Hundreds of apartment complexes have reached out to us to set up kiranas in their premises. We are going to help kirana store entrepreneurs set up these stores by powering them with technology. As recently as last week, we created a kirana in a large apartment complex in a matter days.
We are trying to scale up this model; it brings a significantly higher service level. These stores in apartments are intelligent; they help people know what is in store; and they are informed about the number of people in the store. They can help apartment complexes maintain social distancing.
Every kirana wants more sales and manage this with better inventory. There is no dead stock – that’s where our technology is helping them. We increase the area that the kirana store serves, from 400 metres to 5 km, and can connect them with partner hyper local platforms.
YS: What is your business model and do you offer credit to kiranas during the pandemic?
AJ: We are an ecommerce company and charge commissions from the marketplace and shipping fees. We have an ecosystem play in mind and work with partners wherever possible.

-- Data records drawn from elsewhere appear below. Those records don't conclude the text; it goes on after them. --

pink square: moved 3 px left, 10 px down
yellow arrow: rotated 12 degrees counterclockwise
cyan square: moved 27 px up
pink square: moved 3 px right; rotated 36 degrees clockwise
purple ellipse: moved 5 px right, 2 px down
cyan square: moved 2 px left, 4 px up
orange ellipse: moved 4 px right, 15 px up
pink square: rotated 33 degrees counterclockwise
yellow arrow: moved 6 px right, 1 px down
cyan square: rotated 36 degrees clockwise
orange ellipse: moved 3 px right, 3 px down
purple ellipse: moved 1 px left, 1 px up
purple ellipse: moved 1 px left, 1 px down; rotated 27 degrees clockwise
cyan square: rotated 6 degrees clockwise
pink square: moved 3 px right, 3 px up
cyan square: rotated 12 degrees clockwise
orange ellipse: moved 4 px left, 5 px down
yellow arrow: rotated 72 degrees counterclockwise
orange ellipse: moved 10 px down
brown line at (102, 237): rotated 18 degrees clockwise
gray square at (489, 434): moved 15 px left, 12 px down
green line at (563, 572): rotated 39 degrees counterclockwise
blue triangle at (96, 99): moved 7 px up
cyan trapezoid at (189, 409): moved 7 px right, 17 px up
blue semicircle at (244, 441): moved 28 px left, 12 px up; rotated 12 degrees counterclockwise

When you look at requirements for payments for merchants, they are very different from consumers. The merchant may use cash, debit card, credit card, or UPI for a larger order value. S/he could use four or five instruments for one transaction. They also take credit from our partners. It provides flexibility.
The idea behind credit is to tide over differences in cash flows. You order something today, expecting it to sell in 20 days and so forth. That’s when you need credit. But our supply chain is different; we are available at all times, including this pandemic.
A kirana does not have to hold stock for a week or more; the cycle can be brought down to less than a week. However, we still offer credit to kiranas with our partners and have metrics to measure intent and ability of return, thanks to the digital chain that offers PoS and app data. We have 99 percent repayment rates, and most of the money is used to buy more products. We have provided a large credit line to our partners.
As a country, we are extremely entrepreneurial. And I believe kiranas are resilient. They want to serve well and are keen to give their families a better life with the money they make. A huge 80 percent of all orders in India are less than Rs 200 per day – these can be serviced by kiranas.